Bridgestone World Series Hockey
- Founded: 2011
- First season: 2012
- Administrator: Indian Hockey Federation
- No. of teams: 8
- Country: India
- Headquarters: Mumbai, Maharashtra, India
- Most recent champion: Sher-e-Punjab (1st title)
- Most titles: Sher-e-Punjab (1 title)
- Tournament format: Double Round-robin and Knock-out

= World Series Hockey =

Indian field hockey league

World Series Hockey (WSH) was a professional league for field hockey competition in India. It was organised by Indian Hockey Federation with the objective to reinvigorate hockey in India. It was contested among eight franchise-based teams consisting of players from India and around the world. The entire event took place on home and away basis culminating into multi header playoffs. Australian Dennis Meredith, a member of the FIH panel of tournament directors, was the technical director of the WSH. It was sponsored by tyre manufacturers, Bridgestone, and therefore officially known as Bridgestone World Series Hockey.

==History==
===First season===

The inaugural season of WSH was to take place from 17 December 2011 to 22 January 2012, but later was postponed owing to Olympic qualifiers. It kicked off on 29 February amidst confusion and controversies when the Indian players opted out of the tournament and FIH, HI and PHF warned players looking to participate in the WSH that they will be suspended from international matches as the event was unsanctioned.

A total of 59 matches were played in 34 days. The top four teams in the league phase advanced to the semi-finals followed by the final which was played in Mahindra Hockey Stadium, Mumbai. Sher-e-Punjab defeated Pune Strykers 5 - 2 to become the champions of the first WSH.

===Second season===

The second season of World Series Hockey was supposed to be played from 15 December 2012 to 20 January 2013.

==Competition format==
===Rules===
The event was played according to the traditional hockey rules, apart from a few variations. All the matches were of 70 minutes, but instead of two-halves, the games are divided into four-quarters of 17-and-a-half minutes, to give more rest to players, and provide opportunities to sponsors and advertisers. Each team could have a maximum of 25 registered players, out of which 18 played. Time-outs (2 minutes) could be called once in each half. There were video umpires in all games. In the event that the referral is upheld, the referring team would retain its right. A penalty stroke was awarded in case of an intentional foul. The shoot-outs are used only in the knockout stage.

+ + + +

> **Work to complete**:
Repeat the World Series Hockey text between "- Tournament format: Double" and "World Series Hockey.", inclusive, swapping "franchise-based" for "city-based".

> **Data for analysis**:

+ + + +

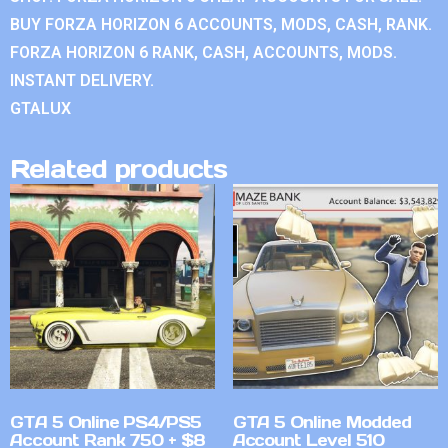
BUY FORZA HORIZON 6 ACCOUNTS, MODS, CASH, RANK.
FORZA HORIZON 6 RANK, CASH, ACCOUNTS, MODS.
INSTANT DELIVERY.
GTALUX
Related products
GTA 5 Online PS4/PS5
GTA 5 Online Modded
Account Rank 750 + $8
Account Level 510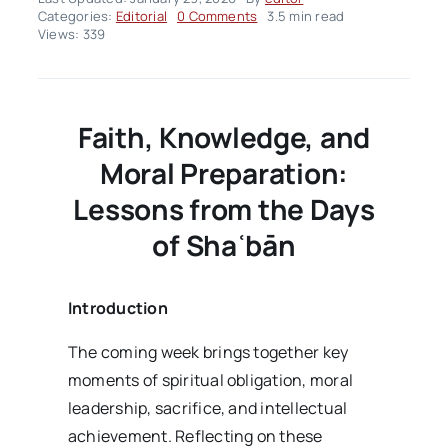
on
Categories:
Editorial
0 Comments
3.5 min read
Editorial
Views: 339
–
volume03
Issue04
Faith, Knowledge, and
Moral Preparation:
Lessons from the Days
of Sha
ʿb
ān
Introduction
The coming week brings together key
moments of spiritual obligation, moral
leadership, sacrifice, and intellectual
achievement. Reflecting on these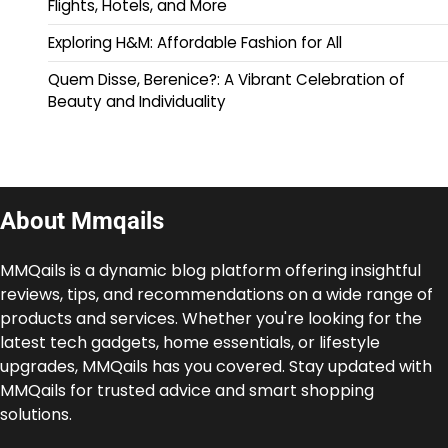
Flights, Hotels, and More
Exploring H&M: Affordable Fashion for All
Quem Disse, Berenice?: A Vibrant Celebration of
Beauty and Individuality
About Mmqails
MMQails is a dynamic blog platform offering insightful
reviews, tips, and recommendations on a wide range of
products and services. Whether you're looking for the
latest tech gadgets, home essentials, or lifestyle
upgrades, MMQails has you covered. Stay updated with
MMQails for trusted advice and smart shopping
solutions.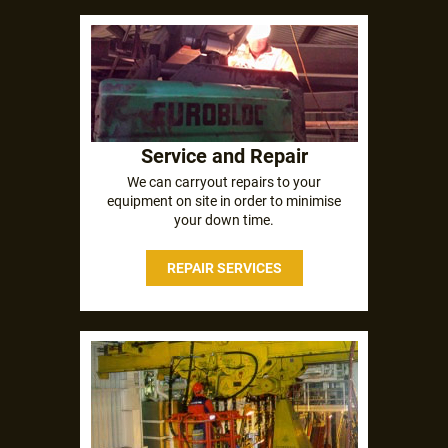
Service and Repair
We can carryout repairs to your
equipment on site in order to minimise
your down time.
REPAIR SERVICES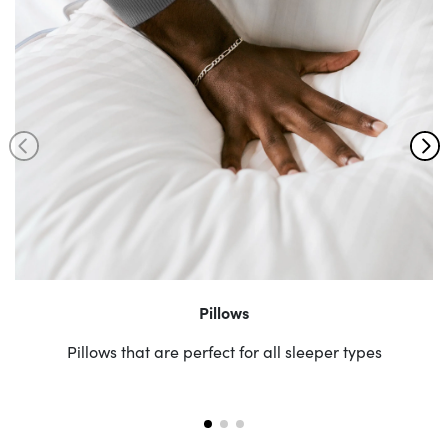
Pillows
Pillows that are perfect for all sleeper types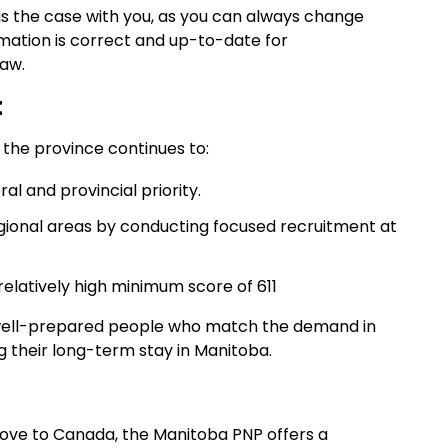
 is the case with you, as you can always change
rmation is correct and up-to-date for
raw.
t
the province continues to:
 and provincial priority.
gional areas by conducting focused recruitment at
 relatively high minimum score of 611
., well-prepared people who match the demand in
 their long-term stay in Manitoba.
o move to Canada, the Manitoba PNP offers a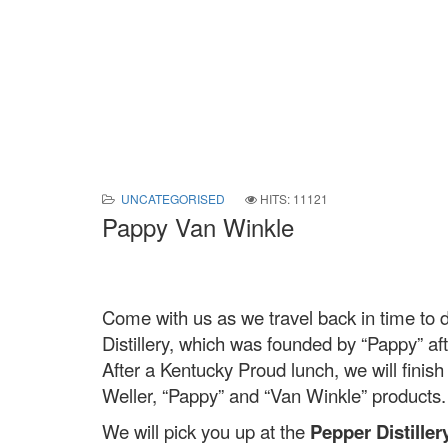
UNCATEGORISED
HITS: 11121
Pappy Van Winkle
Come with us as we travel back in time to d
Distillery, which was founded by “Pappy” aft
After a Kentucky Proud lunch, we will finish 
Weller, “Pappy” and “Van Winkle” products
We will pick you up at the
Pepper Distillery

+ + + +

> **Final answer**:
- Tournament format: Double Round-robin and Knock-out

= World Series Hockey =

Indian field hockey league

World Series Hockey (WSH) was a professional league for field hockey competition in India. It was organised by Indian Hockey Federation with the objective to reinvigorate hockey in India. It was contested among eight city-based teams consisting of players from India and around the world. The entire event took place on home and away basis culminating into multi header playoffs. Australian Dennis Meredith, a member of the FIH panel of tournament directors, was the technical director of the WSH. It was sponsored by tyre manufacturers, Bridgestone, and therefore officially known as Bridgestone World Series Hockey.